Letter No. 19: Moonscapes and Postcards

My camera's pictures tend to look foggy or gray, no matter how I fiddle with the settings, so I usually fix the colors on a computer before uploading.

While working on my photos from the Easter weekend, I found myself pushing the saturation sliders farther than l usually do. Yes, it's a simple trick; similar effects are so used in apps like instagram that it can be cooler to scoff at them than to even think of using them. But when you like something, you like something.

So I like how a little desaturation can make descending through the clouds look a little lonelier, & a lot can make a swimming pool disappear, or a tree seem it's on the moon.




Oversaturation, on the other hand, can set quiet grass on fire.


And of course, there's the vintage effect, where desaturation makes a photo look older and overSaturation recalls the travel posters of the early 20th century.



Technology is a big help, of course; it gives me the benefits of techniques that older photographers had to learn with film cameras and darkrooms. But while software, whether smartphone app or desktop program, has been this big equalizer, it's also given me better appreciation for both amateur and professional photographers who choose unique subjects and angles.

Online photo essay feeds such as the excellent TIME Lightbox also gift me with access to photographers and photos I might never have seen otherwise. And when these lensmen and women are quoted about their work, I understand it a little better and, in turn, start to ask myself what I'm looking for within the frame of my own humble point-and-shoot.

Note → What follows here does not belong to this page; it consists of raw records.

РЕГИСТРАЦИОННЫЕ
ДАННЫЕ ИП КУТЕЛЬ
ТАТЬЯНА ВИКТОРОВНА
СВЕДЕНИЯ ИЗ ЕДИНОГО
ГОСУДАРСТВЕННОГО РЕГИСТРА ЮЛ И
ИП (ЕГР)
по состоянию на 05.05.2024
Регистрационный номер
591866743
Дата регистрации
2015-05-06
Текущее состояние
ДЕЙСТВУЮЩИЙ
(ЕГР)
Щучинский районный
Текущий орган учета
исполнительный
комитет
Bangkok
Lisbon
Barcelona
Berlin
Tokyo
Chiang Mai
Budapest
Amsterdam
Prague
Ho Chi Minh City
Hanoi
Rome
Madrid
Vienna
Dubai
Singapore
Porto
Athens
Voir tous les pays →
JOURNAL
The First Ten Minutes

Returning to saturation, I've also come to appreciate black-and-white better. Silence replaces fussing over correct hues when they are gone altogether, leaving only the subject as it was and how you decided to look at, frame, and remember it that day. By removing color, you see light, movement, & texture better and thus experience the image — interact with the subject — more intimately.

Perhaps because black-and-white is associated with age, it brings temporality to the fore of a photo. The lack of color makes me see the way my father's skin rests on his cheekbones; what that means can't be far behind.

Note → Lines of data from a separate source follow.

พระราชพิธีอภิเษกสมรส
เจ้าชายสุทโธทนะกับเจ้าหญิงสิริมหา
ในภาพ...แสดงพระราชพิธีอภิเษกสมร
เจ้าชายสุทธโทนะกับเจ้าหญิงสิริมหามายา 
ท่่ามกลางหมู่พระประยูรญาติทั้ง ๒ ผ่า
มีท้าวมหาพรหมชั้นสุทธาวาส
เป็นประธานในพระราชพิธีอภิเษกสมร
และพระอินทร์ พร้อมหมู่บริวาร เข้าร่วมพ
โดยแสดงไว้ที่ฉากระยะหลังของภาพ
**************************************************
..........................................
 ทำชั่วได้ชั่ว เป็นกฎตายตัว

In black-and-white, landscapes are starker but also more alien, more removed from you in time as well as space. Without color or caption, this SebastiĆ£o Salgado photo might as well be of something on Mars, and there's no real telling when it might have been taken.

It's an obvious conclusion, and others have arrived at it before: photos are images of past people and places; postcards to yourself from a previous point in time. The moment after you take a photo of a hillside, the hillside is already different; blades of grass, the branches, and the farmer have all moved on, into the future. How much more different will it be if you get to go back a year, five years, decades from now?

I don't always get to go back. In my case, desaturating, de-coloring my photos heightens the sadness I feel over leaving; it drives in deeper the idea that the images and their contents are forever behind me. I will never see the sea, the sky, these trees, or my brothers this way again.

It's a mood thing. My usual pre-upload process actually includes increasing the saturation of my photos, making them brighter and more alive, filling in the gap between fog and inaccurate white balance on one side and memory and reality on the other. I miss my family.